Another key aspect to consider when adapting cognitive restructuring as a therapist working with patients endorsing FCR is the importance of promoting self-reliance. Do not enable patients to rely solely on external reassurance from providers or loved ones in an attempt to soothe their distress caused by FCR. Instead, empower patients to use emotion-focused coping strategies that help patients self-soothe and reduce their own experience of distress without trying to “problem solve” the worries away. Additionally, it is important to help patients recognize avoidance behaviors and build awareness of common triggers for acute increases in FCR thoughts so they can take a proactive approach to coping in situations where they are more likely to experience FCR thoughts arising. Encouraging increased engagement in values-based activities, a technique drawn from Meaning-Centered Psychotherapy (MCPT), Acceptance and Commitment Therapy (ACT), and DBT, can be a meaningful way to promote cognitive refocusing in the face of excessive worry. When patients are more aware of what can influence their own experience of FCR worry thoughts, they can be better equipped to proactively engage in self-soothing strategies, cognitive refocusing, or seeking social support to mitigate further increases in distress. Simple actions, such as calling a friend to ask about their day or volunteering to help someone else in a time of need, can shift attention away from excessive worry and promote emotional well-being. Through these techniques, patients can build resilience, develop effective coping mechanisms, and regain a sense of control over their fears.

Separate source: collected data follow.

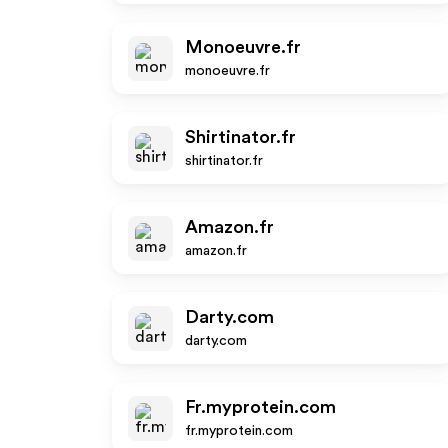
Monoeuvre.fr
monoeuvre.fr
Shirtinator.fr
shirtinator.fr
Amazon.fr
amazon.fr
Darty.com
darty.com
Fr.myprotein.com
fr.myprotein.com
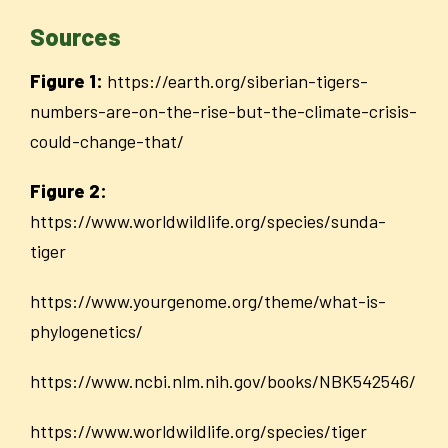
Sources
Figure 1:
https://earth.org/siberian-tigers-
numbers-are-on-the-rise-but-the-climate-crisis-
could-change-that/
Figure 2:
https://www.worldwildlife.org/species/sunda-
tiger
https://www.yourgenome.org/theme/what-is-
phylogenetics/
https://www.ncbi.nlm.nih.gov/books/NBK542546/
https://www.worldwildlife.org/species/tiger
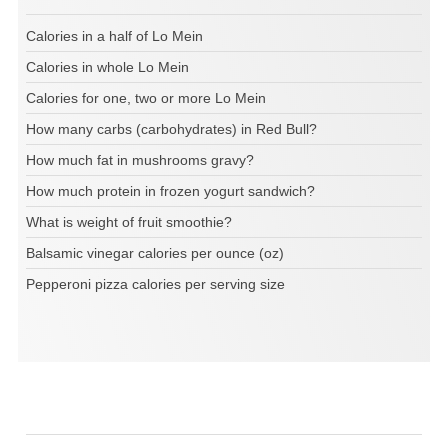
Calories in a half of Lo Mein
Calories in whole Lo Mein
Calories for one, two or more Lo Mein
How many carbs (carbohydrates) in Red Bull?
How much fat in mushrooms gravy?
How much protein in frozen yogurt sandwich?
What is weight of fruit smoothie?
Balsamic vinegar calories per ounce (oz)
Pepperoni pizza calories per serving size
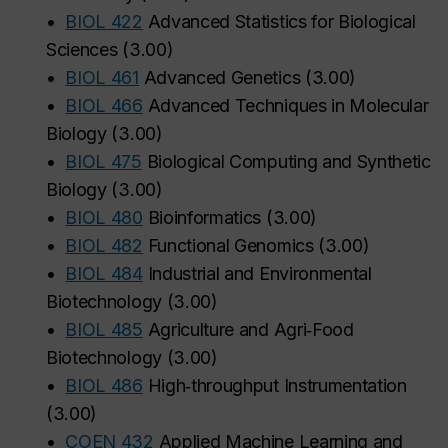
•
BIOL 422
Advanced Statistics for Biological
Sciences
(
3.00
)
•
BIOL 461
Advanced Genetics
(
3.00
)
•
BIOL 466
Advanced Techniques in Molecular
Biology
(
3.00
)
•
BIOL 475
Biological Computing and Synthetic
Biology
(
3.00
)
•
BIOL 480
Bioinformatics
(
3.00
)
•
BIOL 482
Functional Genomics
(
3.00
)
•
BIOL 484
Industrial and Environmental
Biotechnology
(
3.00
)
•
BIOL 485
Agriculture and Agri‑Food
Biotechnology
(
3.00
)
•
BIOL 486
High‑throughput Instrumentation
(
3.00
)
•
COEN 432
Applied Machine Learning and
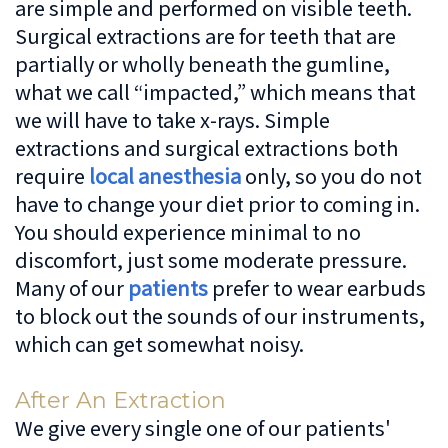
are simple and performed on visible teeth.
Surgical extractions are for teeth that are
partially or wholly beneath the gumline,
what we call “impacted,” which means that
we will have to take x-rays. Simple
extractions and surgical extractions both
require
local anesthesia
only, so you do not
have to change your diet prior to coming in.
You should experience minimal to no
discomfort, just some moderate pressure.
Many of our
patients
prefer to wear earbuds
to block out the sounds of our instruments,
which can get somewhat noisy.
After An Extraction
We give every single one of our patients'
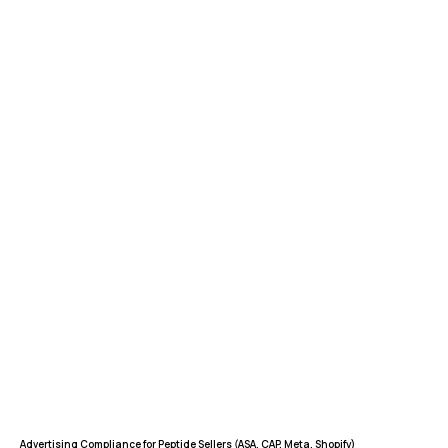
FEATURES
COMPANY
Instant Refunds
About
Age Verification
Merchant Portal
Reconciliation
Blog
Zero Chargebacks
Zero Fraud
Instant Deposit
E-COMMERCE
Popular Categories
Automotive &
Motorcycle Parts
Furniture & Home
PRODUCTS
Decor
Advertising Compliance for Peptide Sellers (ASA, CAP, Meta, Shopify)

In conclusion, Fear of Cancer Recurrence (FCR) poses significant challenges for cancer survivors and caregivers, impacting psychological well-being and functioning. Understanding FCR’s cognitive, emotional, and behavioral aspects is essential for effective interventions. The CPM offers valuable insight into how vulnerabilities and maladaptive coping mechanisms contribute to heightened FCR (Fardell et al., 2016). Evidence-based treatments, such as CBT, mindfulness, and MCP, provide pathways to alleviate distress. A holistic approach that validates the patient’s experience while equipping them with adaptive coping strategies is crucial. Support for caregivers is equally important, as their well-being directly impacts the patient’s recovery. By fostering resilience and adaptive coping, we can improve the quality of life for those navigating FCR.